Land Use Planning and Leasing Reform

Through the planning process the BLM determines what lands will be available for oil and gas leasing, what lease stipulations will be applied to lease parcels prior to leasing to protect other resource values and what “conditions of approval” will be placed on the applications for permit to drill (APDs) to add additional resource protection. The land use planning process, mandated under the Federal Land Policy Management Act (FLPMA), requires extensive collaboration with local, state and tribal governments, the general public, local user groups and various industries on how the Federal lands will be used.  

New oil and gas operations using best management practices typically use fewer than than 5 percent of the surface area of the lease. This leaves the remaining land open for other uses. After oil and gas development is complete, the BLM requires reclamation of the land to return all land to multiple-use. Less than 1 percent of the total acreage managed by the BLM experiences surface disturbance from oil and gas activity.

In order to identify resource conflicts earlier in the leasing process, the BLM instituted three-pronged approach to leasing reform, which includes standardizing lease requirements for consistency and fairness, providing a more thorough lease-sale parcel review process, and analyzing leasing and development areas defined in master leasing plans.

Reducing Imacts  

Leasing decisions are analyzed thoroughly in the course of preparing the land management plan/environmental impact statement (EIS), which addresses the cumulative impacts of leasing, exploration, and development.  These EISs include: a reasonably foreseeable development scenario for long-term oil and gas development (for example, an estimate of the number of oil and gas wells that might be drilled); a cumulative impact analysis of existing and anticipated oil and gas activity; and lease stipulations that will be attached to each lease to ensure environmental protection.

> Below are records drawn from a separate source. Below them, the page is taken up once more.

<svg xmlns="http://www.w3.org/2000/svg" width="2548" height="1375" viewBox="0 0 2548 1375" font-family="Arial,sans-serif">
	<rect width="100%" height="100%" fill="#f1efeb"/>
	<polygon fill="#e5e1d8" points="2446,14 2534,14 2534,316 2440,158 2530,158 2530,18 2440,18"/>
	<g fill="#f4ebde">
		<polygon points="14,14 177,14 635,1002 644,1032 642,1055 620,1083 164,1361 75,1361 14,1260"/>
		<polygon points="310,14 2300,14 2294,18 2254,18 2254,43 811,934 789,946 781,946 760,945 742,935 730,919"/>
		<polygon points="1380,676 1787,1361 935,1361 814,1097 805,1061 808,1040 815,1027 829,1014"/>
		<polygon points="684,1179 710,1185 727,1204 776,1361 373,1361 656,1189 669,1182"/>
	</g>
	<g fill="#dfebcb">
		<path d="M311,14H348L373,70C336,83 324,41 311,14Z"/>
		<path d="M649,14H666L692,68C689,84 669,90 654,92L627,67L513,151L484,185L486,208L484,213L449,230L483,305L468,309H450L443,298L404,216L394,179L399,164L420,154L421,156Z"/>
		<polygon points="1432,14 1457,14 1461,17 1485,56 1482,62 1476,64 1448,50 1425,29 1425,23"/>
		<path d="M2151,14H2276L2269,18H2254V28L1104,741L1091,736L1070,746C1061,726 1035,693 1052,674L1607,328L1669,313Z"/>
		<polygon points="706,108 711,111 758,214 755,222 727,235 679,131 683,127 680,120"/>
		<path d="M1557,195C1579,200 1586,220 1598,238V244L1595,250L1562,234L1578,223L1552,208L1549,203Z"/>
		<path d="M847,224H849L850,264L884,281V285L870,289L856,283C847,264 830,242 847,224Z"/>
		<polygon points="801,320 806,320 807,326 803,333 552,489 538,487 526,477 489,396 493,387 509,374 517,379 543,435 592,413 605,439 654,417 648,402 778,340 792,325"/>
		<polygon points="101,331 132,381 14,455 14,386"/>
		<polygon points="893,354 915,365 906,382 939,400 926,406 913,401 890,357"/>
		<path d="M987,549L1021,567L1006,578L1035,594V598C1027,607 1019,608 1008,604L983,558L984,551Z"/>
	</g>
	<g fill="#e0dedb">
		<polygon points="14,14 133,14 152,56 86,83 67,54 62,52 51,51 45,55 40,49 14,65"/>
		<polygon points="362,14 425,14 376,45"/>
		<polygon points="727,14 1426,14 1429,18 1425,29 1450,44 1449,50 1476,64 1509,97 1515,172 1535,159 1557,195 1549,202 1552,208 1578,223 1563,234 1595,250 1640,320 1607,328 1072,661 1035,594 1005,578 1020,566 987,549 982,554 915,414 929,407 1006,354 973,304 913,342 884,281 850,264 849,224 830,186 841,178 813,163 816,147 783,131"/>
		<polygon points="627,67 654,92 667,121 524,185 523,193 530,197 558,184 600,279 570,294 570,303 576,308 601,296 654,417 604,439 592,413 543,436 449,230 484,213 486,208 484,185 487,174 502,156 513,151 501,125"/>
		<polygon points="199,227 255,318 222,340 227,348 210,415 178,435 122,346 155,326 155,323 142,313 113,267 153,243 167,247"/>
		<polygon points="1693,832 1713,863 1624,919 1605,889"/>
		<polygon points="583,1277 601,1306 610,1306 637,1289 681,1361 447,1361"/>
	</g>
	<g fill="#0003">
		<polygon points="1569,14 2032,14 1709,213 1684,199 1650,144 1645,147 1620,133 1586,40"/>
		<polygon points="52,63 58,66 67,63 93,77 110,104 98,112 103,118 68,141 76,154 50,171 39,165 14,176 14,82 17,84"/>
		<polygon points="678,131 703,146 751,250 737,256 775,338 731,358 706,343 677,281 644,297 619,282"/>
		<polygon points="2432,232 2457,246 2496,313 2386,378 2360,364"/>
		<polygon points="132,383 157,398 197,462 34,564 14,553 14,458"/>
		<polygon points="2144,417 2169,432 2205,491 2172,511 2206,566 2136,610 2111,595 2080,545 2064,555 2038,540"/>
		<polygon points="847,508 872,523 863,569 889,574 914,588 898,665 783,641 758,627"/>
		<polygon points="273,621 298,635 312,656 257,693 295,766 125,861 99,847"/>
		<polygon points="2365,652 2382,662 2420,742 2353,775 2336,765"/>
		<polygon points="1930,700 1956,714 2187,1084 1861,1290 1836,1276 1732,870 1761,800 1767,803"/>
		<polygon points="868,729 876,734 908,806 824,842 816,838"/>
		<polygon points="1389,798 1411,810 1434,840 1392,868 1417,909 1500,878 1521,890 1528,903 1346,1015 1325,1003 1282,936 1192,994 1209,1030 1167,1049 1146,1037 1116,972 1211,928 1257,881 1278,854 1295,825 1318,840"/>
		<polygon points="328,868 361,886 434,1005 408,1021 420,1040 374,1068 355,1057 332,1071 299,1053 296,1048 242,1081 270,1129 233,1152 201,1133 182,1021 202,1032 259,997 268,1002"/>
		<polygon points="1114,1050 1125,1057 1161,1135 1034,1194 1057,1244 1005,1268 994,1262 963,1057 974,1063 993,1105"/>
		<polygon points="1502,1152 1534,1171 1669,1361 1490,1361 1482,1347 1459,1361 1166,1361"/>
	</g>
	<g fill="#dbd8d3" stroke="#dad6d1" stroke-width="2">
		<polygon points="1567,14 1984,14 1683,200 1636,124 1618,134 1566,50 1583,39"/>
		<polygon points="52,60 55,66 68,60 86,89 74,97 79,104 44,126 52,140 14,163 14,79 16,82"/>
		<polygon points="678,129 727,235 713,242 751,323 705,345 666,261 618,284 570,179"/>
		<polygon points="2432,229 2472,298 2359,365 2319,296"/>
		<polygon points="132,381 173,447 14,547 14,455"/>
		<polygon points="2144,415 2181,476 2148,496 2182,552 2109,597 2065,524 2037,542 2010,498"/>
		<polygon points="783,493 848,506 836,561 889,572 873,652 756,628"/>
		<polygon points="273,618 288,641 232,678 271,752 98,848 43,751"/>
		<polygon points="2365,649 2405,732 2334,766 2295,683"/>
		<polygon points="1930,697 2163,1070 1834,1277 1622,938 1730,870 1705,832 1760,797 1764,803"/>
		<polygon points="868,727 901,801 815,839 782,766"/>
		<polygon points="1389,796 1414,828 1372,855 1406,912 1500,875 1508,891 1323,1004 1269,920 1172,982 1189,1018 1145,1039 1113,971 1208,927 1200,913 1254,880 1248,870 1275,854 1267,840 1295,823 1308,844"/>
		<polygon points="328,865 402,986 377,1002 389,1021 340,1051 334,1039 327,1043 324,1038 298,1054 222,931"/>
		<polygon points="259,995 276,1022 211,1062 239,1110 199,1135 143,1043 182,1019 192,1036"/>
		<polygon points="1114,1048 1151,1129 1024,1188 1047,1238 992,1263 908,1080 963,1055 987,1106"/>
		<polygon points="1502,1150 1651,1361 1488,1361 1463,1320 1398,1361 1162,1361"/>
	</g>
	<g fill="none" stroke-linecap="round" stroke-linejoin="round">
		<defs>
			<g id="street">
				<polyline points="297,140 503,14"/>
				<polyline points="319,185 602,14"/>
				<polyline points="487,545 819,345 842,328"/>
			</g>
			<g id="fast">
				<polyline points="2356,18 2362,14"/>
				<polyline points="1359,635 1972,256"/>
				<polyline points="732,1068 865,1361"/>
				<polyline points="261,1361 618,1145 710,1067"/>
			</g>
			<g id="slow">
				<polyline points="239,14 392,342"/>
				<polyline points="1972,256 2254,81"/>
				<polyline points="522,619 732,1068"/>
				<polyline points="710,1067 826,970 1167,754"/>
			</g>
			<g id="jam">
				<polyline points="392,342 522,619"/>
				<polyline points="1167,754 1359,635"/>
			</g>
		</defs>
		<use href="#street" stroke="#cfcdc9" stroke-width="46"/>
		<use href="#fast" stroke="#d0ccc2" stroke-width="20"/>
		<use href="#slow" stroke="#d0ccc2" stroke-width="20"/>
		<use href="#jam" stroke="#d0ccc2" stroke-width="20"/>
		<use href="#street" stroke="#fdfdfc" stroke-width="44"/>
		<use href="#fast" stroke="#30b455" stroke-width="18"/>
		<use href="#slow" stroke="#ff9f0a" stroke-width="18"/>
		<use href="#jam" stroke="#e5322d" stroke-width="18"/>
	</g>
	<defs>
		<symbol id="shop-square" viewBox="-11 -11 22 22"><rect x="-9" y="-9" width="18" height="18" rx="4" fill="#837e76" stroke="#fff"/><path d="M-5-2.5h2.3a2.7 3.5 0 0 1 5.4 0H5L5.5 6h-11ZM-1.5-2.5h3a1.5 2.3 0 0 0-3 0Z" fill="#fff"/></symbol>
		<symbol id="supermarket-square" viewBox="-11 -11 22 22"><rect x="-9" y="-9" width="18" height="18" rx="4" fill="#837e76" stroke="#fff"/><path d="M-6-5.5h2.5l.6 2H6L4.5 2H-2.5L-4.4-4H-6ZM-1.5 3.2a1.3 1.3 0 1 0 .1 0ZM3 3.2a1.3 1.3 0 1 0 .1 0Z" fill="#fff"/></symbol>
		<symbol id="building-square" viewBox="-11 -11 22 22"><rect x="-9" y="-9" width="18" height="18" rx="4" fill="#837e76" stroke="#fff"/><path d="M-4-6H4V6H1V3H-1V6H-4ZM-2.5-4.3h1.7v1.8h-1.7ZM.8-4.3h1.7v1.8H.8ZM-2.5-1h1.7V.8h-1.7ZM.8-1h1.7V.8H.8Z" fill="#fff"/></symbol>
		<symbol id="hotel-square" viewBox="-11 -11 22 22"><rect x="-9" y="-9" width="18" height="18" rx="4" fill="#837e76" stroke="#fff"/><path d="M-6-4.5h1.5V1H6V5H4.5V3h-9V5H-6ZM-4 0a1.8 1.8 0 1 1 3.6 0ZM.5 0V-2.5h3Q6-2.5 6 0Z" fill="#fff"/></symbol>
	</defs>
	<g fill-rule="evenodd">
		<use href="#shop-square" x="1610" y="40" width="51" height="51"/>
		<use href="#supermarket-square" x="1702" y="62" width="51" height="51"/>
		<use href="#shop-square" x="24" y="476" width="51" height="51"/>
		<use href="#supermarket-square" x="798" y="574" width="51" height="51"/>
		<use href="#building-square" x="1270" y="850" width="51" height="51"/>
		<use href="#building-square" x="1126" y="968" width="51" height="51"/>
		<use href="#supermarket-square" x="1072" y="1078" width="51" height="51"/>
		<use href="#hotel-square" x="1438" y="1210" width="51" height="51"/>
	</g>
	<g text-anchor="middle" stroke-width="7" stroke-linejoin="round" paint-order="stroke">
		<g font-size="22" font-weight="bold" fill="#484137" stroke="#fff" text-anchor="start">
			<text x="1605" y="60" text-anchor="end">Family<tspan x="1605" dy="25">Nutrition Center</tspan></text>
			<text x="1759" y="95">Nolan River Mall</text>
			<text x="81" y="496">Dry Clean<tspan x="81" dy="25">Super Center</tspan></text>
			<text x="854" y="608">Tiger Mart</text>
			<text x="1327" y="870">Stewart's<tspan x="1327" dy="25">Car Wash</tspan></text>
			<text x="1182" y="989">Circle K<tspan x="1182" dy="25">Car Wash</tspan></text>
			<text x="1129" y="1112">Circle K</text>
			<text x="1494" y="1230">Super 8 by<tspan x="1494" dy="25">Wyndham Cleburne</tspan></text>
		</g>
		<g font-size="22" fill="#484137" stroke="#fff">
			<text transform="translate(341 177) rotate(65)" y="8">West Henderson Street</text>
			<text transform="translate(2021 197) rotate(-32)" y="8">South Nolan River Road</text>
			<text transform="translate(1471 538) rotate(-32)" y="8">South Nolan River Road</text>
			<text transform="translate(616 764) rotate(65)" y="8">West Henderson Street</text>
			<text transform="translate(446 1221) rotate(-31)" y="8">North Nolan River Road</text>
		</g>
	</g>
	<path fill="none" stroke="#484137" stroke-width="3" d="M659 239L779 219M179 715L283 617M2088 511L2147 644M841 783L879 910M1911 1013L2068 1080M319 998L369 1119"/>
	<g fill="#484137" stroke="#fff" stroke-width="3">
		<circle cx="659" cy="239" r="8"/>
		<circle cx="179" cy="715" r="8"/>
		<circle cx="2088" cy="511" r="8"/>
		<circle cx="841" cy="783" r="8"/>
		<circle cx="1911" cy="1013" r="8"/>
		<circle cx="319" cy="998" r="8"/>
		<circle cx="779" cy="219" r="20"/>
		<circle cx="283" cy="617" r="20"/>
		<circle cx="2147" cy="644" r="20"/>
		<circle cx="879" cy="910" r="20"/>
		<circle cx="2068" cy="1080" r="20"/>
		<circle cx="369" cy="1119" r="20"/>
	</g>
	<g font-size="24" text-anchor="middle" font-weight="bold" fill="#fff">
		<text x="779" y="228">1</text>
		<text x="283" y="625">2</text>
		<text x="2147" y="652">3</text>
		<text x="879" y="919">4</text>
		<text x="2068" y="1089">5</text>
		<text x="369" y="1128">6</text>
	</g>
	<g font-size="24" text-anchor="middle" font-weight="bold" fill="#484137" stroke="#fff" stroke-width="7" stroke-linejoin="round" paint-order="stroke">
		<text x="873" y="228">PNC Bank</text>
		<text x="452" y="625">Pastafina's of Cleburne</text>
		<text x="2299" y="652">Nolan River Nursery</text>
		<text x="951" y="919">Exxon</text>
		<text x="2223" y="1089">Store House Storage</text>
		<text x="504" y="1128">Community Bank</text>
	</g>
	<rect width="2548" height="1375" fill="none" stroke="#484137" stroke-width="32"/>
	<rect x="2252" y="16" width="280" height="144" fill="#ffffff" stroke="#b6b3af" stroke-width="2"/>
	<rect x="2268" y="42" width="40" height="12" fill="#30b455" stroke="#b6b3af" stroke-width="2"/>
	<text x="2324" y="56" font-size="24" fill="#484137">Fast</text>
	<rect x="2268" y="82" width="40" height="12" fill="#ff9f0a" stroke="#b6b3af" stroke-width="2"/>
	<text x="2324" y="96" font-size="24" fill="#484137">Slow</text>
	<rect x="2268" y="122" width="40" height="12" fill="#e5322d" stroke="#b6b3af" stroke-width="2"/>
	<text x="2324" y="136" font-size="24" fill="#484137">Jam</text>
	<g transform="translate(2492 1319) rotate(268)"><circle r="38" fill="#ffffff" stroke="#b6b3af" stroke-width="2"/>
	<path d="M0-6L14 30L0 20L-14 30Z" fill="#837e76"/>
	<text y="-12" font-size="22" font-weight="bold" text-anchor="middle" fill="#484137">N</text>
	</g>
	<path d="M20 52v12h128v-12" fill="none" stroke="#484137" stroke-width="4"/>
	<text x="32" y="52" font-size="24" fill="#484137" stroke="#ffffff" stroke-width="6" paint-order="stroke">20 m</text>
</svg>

All leases come with stipulations to protect the environment. They can also include specific restrictions, such as limits on seasons when drilling can occur and restrictions on surface occupancy by oil and gas operators.

The EIS determines the site-specific need for various types of impact-limiting or "mitigation" measures. These measures can include revegetation to curb erosion and the spread of weeds, placement and color of structures and machinery to reduce visual impacts, buffer zones so as not to impact wildlife habitat, and underground placement of powerlines. In addition, many operators routinely use best management practices -- such as remote sensing to monitor well production, which minimizes traffic to the site.

A second level of environmental analysis is conducted at the APD stage for each new oil and gas well.  These analyses include: 

Site-specific mitigation (environmental protection) measures in the form of “conditions of approval” that are attached to every single permit without exception.  These are protection measures in addition to lease stipulations.

  • A finding of “significant” or “no significant” impact for each action and/or permit.
  • Consultation with other Federal regulatory agencies in accordance with other statutes such as the Endangered Species Act, National Historic Preservation Act, the Clean Water Act and others.
  • Public notification and/or review.
  • Coordination with appropriate local, state, and Federal agencies.

The final result of this multi-layered environmental review is a series of stipulations, conditions of approval, or industry proposals that provide for environmental protection.